• _Verilen Görev 1_
Protesto haberinde taşındığı belirtilen dövizlerden "Darbeci" sözcüğünü ya da bu sözcüğün bir çekimini içerenleri sıralayın.

TATVAN’da 28 Şubat ve Ergenekon Protestosu
Özgür-Der Tatvan Şubesi, 28 Şubat'ın yıldönümününü Kürtçe ve Türkçe sloganlarla kınadılar. Tatvan'da Merkez PTT önünde toplanan Özgür- Der üye ve gönüldaşları yoğun kar yağışına rağmen darbeleri ve Ergenekon çetesini protesto ettiler.
Eylemde basın açıklamasını Özgür-Der Tatvan Şubesi'nden İbrahim Aykan ve Ersin Sönmezler okudu.
"Darbecilere Çetecilere Geçit Yok, Darbeciler Yenilecek, İslami Direniş Kazanacak, Uyan Diren Özgürleş, İslami Hareket Engellenemez, Başörtüsüne Özgürlük, Şiyar Be Berxwe De Azad Be, Hember Zalıman Be Deng Neminın, Zulme Karşı Diren, Darbeciler Yargılansın" vb. dövizlerin taşındığı basın açıklaması, tekbirler ve sloganlarla devam etti. Basın açıklamasını ilk olarak Yönetim Kurulu Üyesi İbrahim Aykan, ardından Yönetim Kurulu Üyesi Ersin Sönmezler okudu.

• _Verilen Görev 2_
Kayıtlarda "31 min 07 s." ifadesinin geçtiği satırdan kayıtların sonuna kadar bütün satırları aynen tekrar yazın. Resimleri yanıta almayın.

• _Veri Kesiti_
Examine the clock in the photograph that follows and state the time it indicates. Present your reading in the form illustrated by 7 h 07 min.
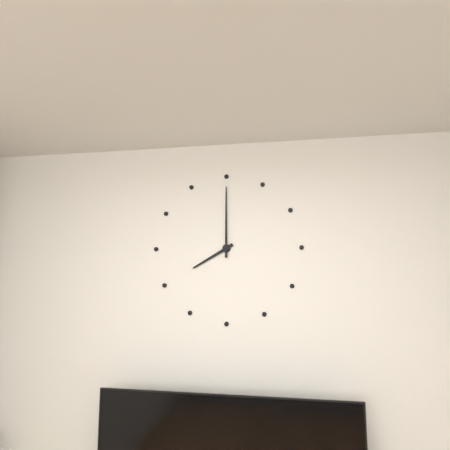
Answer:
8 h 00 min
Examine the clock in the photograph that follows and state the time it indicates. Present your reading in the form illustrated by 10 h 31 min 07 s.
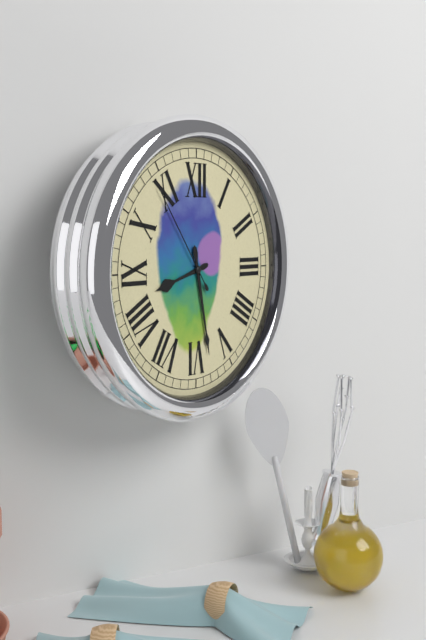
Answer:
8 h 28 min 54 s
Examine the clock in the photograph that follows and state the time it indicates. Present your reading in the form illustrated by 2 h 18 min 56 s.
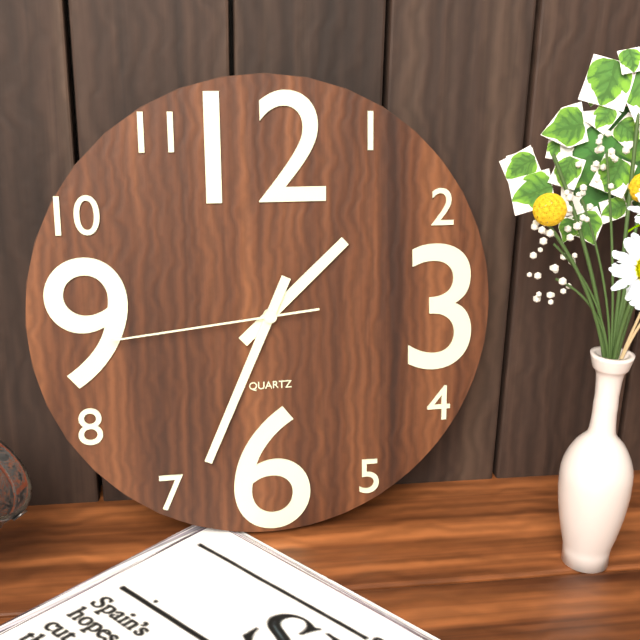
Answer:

• _Yazılı Yanıt 1_
Darbecilere Çetecilere Geçit Yok
Darbeciler Yenilecek
Darbeciler Yargılansın

• _Yazılı Yanıt 2_
Examine the clock in the photograph that follows and state the time it indicates. Present your reading in the form illustrated by 10 h 31 min 07 s.
Answer:
8 h 28 min 54 s
Examine the clock in the photograph that follows and state the time it indicates. Present your reading in the form illustrated by 2 h 18 min 56 s.
Answer:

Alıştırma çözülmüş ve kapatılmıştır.